A Payless ShoeSource of shoes has begun to drop as news of bin Laden’s killing so near Pakistan’s military academy spreads around the world. India, Pakistan’s longtime enemy and the victim of a pair of major terrorist attacks itself, can be expected to capitalize on it. MEMRI drops this report from India Today. Its prime source is a “senior Pakistani military official.”
“The cantonment [military camp] town houses many military institutions, including Pakistan’s Military Academy at Kakul, where most of its military elite – including present [Pakistan Army] chief General [Ashfaq Pervez] Kayani – have passed through.
“The joint operation of Pakistani troops and American special forces that killed Osama bin Laden did not encounter any fierce resistance from the Al-Qaeda chief’s bodyguards. ‘There was minimal resistance and none of the troops in the operation were injured,’ the official told India Today.
“Sources say this was unusual for a high-value target like bin Laden, who was normally surrounded by dozens of his elite bodyguards. No one was willing to talk about how many troops took part in this operation. Bin Laden’s body was transported to Bagram airbase near Kabul, Afghanistan.
The evidence in our own media suggests that at least part of India Today’s report is wrong: The Pakistanis were not involved in the raid. Which raises a couple of possibilities. One, the public story is true and IT is just being misled by their “senior Pakistani military official,” or two, the Pakistanis were involved but both they and our own government are lying about that — probably to assuage the bin Ladenites in their own population.

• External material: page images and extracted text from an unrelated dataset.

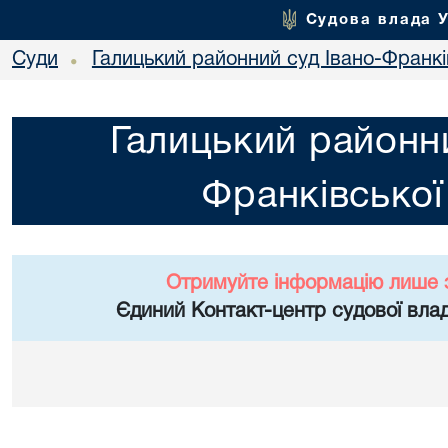
Судова влада 
Суди
Галицький районний суд Івано-Франкі
•
Галицький районни
Франківської
Отримуйте інформацію лише 
Єдиний Контакт-центр судової влад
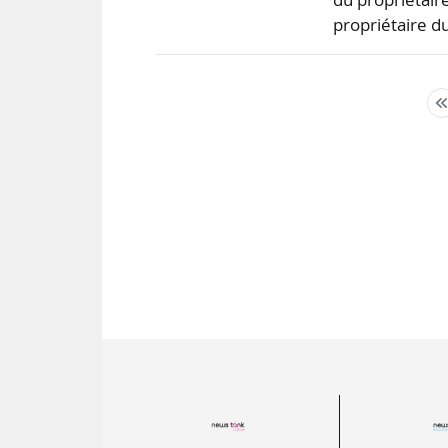
propriétaire d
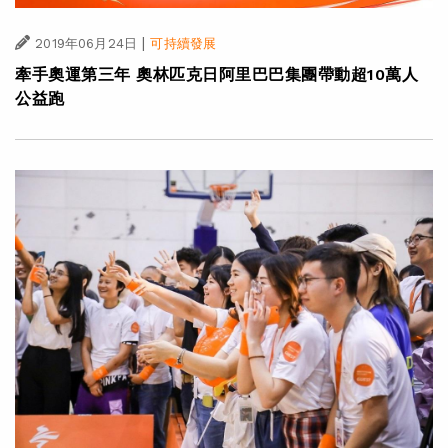
|
2019年06月24日
可持續發展
牽手奧運第三年 奧林匹克日阿里巴巴集團帶動超10萬人
公益跑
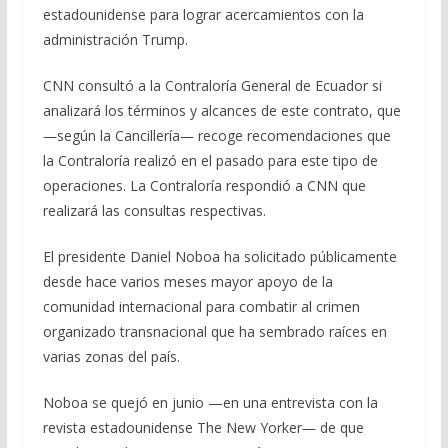
estadounidense para lograr acercamientos con la
administración Trump.
CNN consultó a la Contraloría General de Ecuador si
analizará los términos y alcances de este contrato, que
―según la Cancillería― recoge recomendaciones que
la Contraloría realizó en el pasado para este tipo de
operaciones. La Contraloría respondió a CNN que
realizará las consultas respectivas.
El presidente Daniel Noboa ha solicitado públicamente
desde hace varios meses mayor apoyo de la
comunidad internacional para combatir al crimen
organizado transnacional que ha sembrado raíces en
varias zonas del país.
Noboa se quejó en junio —en una entrevista con la
revista estadounidense The New Yorker― de que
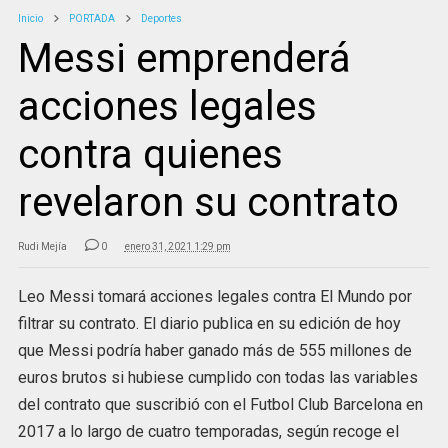
Inicio
PORTADA
Deportes
Messi emprenderá
acciones legales
contra quienes
revelaron su contrato
Rudi Mejía
0
enero 31, 2021 1:29 pm
Leo Messi tomará acciones legales contra El Mundo por
filtrar su contrato. El diario publica en su edición de hoy
que Messi podría haber ganado más de 555 millones de
euros brutos si hubiese cumplido con todas las variables
del contrato que suscribió con el Futbol Club Barcelona en
2017 a lo largo de cuatro temporadas, según recoge el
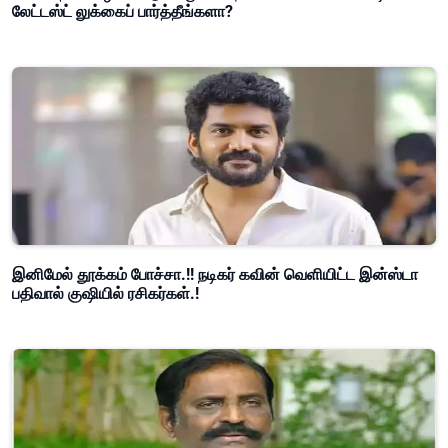
லேட்டஸ்ட் லுக்கைப் பார்த்தீங்களா?
இனிமேல் தூக்கம் போச்சா.!! நடிகர் கவின் வெளியிட்ட இன்ஸ்டா
பதிவால் குஷியில் ரசிகர்கள்.!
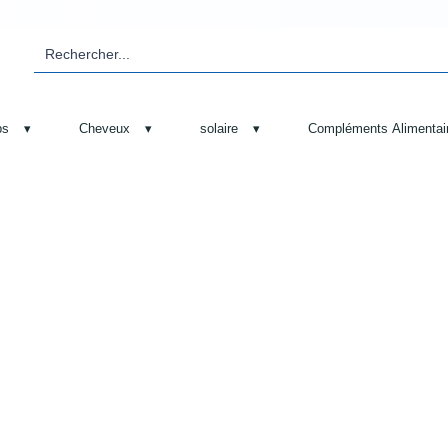
ps
▾
Cheveux
▾
solaire
▾
Compléments Alimentai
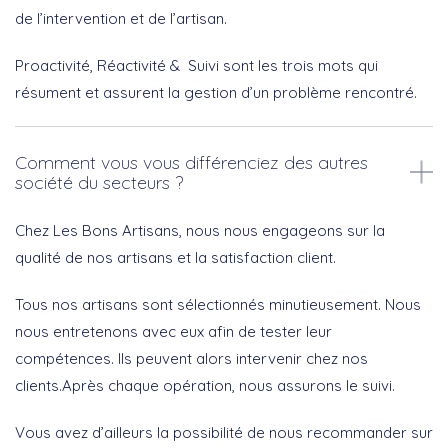
de l’intervention et de l’artisan.
Proactivité, Réactivité & Suivi sont les trois mots qui
résument et assurent la gestion d’un problème rencontré.
Comment vous vous différenciez des autres
société du secteurs ?
Chez Les Bons Artisans, nous nous engageons sur la
qualité de nos artisans et la satisfaction client.
Tous nos artisans sont sélectionnés minutieusement. Nous
nous entretenons avec eux afin de tester leur
compétences. Ils peuvent alors intervenir chez nos
clients.Après chaque opération, nous assurons le suivi.
Vous avez d’ailleurs la possibilité de nous recommander sur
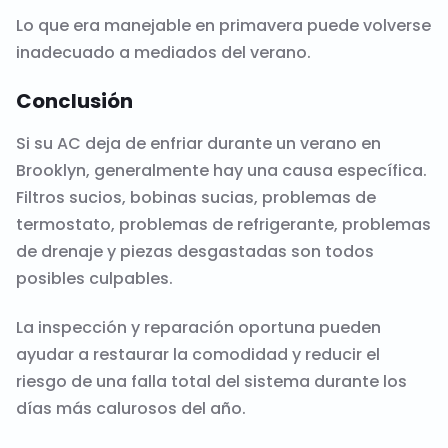
Lo que era manejable en primavera puede volverse
inadecuado a mediados del verano.
Conclusión
Si su AC deja de enfriar durante un verano en
Brooklyn, generalmente hay una causa específica.
Filtros sucios, bobinas sucias, problemas de
termostato, problemas de refrigerante, problemas
de drenaje y piezas desgastadas son todos
posibles culpables.
La inspección y reparación oportuna pueden
ayudar a restaurar la comodidad y reducir el
riesgo de una falla total del sistema durante los
días más calurosos del año.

I’m not buying the second possibility, at least for now, and another Indian media report says terror groups will believe ISI was involved anyway.

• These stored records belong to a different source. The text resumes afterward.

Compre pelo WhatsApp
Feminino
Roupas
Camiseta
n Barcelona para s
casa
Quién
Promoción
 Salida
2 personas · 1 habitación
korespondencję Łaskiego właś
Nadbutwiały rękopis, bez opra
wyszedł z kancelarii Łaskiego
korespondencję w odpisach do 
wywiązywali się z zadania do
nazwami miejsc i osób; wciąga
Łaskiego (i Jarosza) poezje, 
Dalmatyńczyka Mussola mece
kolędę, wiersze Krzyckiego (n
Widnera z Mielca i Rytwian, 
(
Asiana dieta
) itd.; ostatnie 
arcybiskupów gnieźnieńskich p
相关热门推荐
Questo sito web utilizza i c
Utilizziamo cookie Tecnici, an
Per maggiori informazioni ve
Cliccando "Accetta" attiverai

“Nothing in the Af-Pak region goes unnoticed by the ISI, and if bin Laden managed to play hide-and-seek with the world all this while, it was only thanks to ISI’s patronage. Although the U.S. has claimed that Pakistan was not in the know of this operation, terror groups would not believe so.
“They are aware that nothing is possible unless there has been a certain degree of support from the establishment. Moreover, Osama was living in a place close to the army headquarters in Abbottabad, about 70 kilometers northeast of Pakistan’s capital Islamabad. This is not a fact that would have gone unnoticed by the ISI.
“The Pakistan military largely depends on the intelligence provided by the ISI, and hence all these movements and operations are well known to the establishment.”
And then there’s this little kicker about just how deeply involved ISI is with terrorists.
“The biggest backlash would, however, be from the Haqqani Network, with which the ISI has been toying for some time now. The ISI had managed to get the outfit into the Al-Qaeda network. For the ISI, this move paid off as it managed to set up a very strong force. But today, both outfits feel betrayed.”
And they’re not the only ones feeling betrayed.